Cushing’s Disease Diagnosed with Low Dose Dexamethasone Suppression Test
Julie Piccione, DVM, MS, DACVP
A 13-year-old female spayed Beagle was presented to its veterinarian for increased urination. On physical exam, the veterinarian noted a pot-bellied appearance and thinning hair coat. A minimum data base (CBC, Chemistry, and urinalysis) was performed in-house and revealed only a markedly increased ALKP activity, low lymphocyte count, and a low urine specific gravity (specific values were not provided). The veterinarian suspected Cushing’s disease and the next day the dog returned for a low dose dexamethasone suppression test. A “pre” blood sample was collected and then 0.01 mg/kg dexamethasone was administered IV. Samples were collected at 4 and 8 hours post administration of dexamethasone. All three samples were centrifuged and serum was removed and placed into a separate, non-additive tube. The three samples were sent to the Texas A&M Veterinary Medical Diagnostic Laboratory (TVMDL) for cortisol measurement using the low dose dexamethasone suppression test. The results are presented in the Table 1.
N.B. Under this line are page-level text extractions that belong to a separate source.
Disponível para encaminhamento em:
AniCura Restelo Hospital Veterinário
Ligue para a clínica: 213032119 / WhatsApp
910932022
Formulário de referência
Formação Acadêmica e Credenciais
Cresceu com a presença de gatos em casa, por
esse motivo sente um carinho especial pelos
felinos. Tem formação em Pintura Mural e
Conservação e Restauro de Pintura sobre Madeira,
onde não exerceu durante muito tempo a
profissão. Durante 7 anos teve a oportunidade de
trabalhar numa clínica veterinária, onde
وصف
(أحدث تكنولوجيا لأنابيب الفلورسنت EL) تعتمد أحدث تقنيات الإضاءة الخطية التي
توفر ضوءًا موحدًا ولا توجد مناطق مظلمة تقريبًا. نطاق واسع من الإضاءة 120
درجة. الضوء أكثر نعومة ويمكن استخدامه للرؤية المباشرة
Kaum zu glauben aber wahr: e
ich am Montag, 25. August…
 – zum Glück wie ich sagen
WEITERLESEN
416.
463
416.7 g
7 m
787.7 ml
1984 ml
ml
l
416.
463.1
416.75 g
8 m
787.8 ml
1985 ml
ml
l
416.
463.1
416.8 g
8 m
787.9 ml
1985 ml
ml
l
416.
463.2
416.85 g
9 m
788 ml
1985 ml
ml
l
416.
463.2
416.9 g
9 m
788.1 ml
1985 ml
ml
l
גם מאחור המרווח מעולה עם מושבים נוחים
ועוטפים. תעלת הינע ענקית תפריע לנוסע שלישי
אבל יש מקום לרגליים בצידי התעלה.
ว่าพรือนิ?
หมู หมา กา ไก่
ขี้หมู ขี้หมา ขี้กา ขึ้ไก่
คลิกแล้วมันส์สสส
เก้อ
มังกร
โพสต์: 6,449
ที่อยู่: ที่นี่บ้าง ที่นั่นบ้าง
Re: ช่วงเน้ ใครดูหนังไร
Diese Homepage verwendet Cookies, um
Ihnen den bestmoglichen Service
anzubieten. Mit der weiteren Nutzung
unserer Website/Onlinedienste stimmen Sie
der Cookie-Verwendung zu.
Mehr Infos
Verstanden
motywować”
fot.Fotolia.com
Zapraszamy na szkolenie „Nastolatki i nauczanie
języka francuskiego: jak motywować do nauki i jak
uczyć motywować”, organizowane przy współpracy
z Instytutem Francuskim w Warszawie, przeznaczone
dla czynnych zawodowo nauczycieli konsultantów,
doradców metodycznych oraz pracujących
After administration of low doses of dexamethasone, cortisol concentrations should decrease (suppress) for at least 8 hours. In general, the 8 hour result is used to characterize suppression as appropriate or inappropriate. In this case, the cortisol concentration did not stay decreased for 8 hours and suppression was considered inappropriate. In conjunction with the clinical signs and minimum database results, a diagnosis of Cushing’s disease was made.
The low dose dexamethasone suppression (LDDS) test is a fairly sensitive test. This means that false negatives are not common, though false negatives and especially false positives can still occur. While the LDDS test is a recommended screening test for most dogs suspected of having Cushing’s disease, it is important to rule out other diseases which can cause inappropriate suppression/false positives (i.e. diabetes, renal disease) with a minimum data base.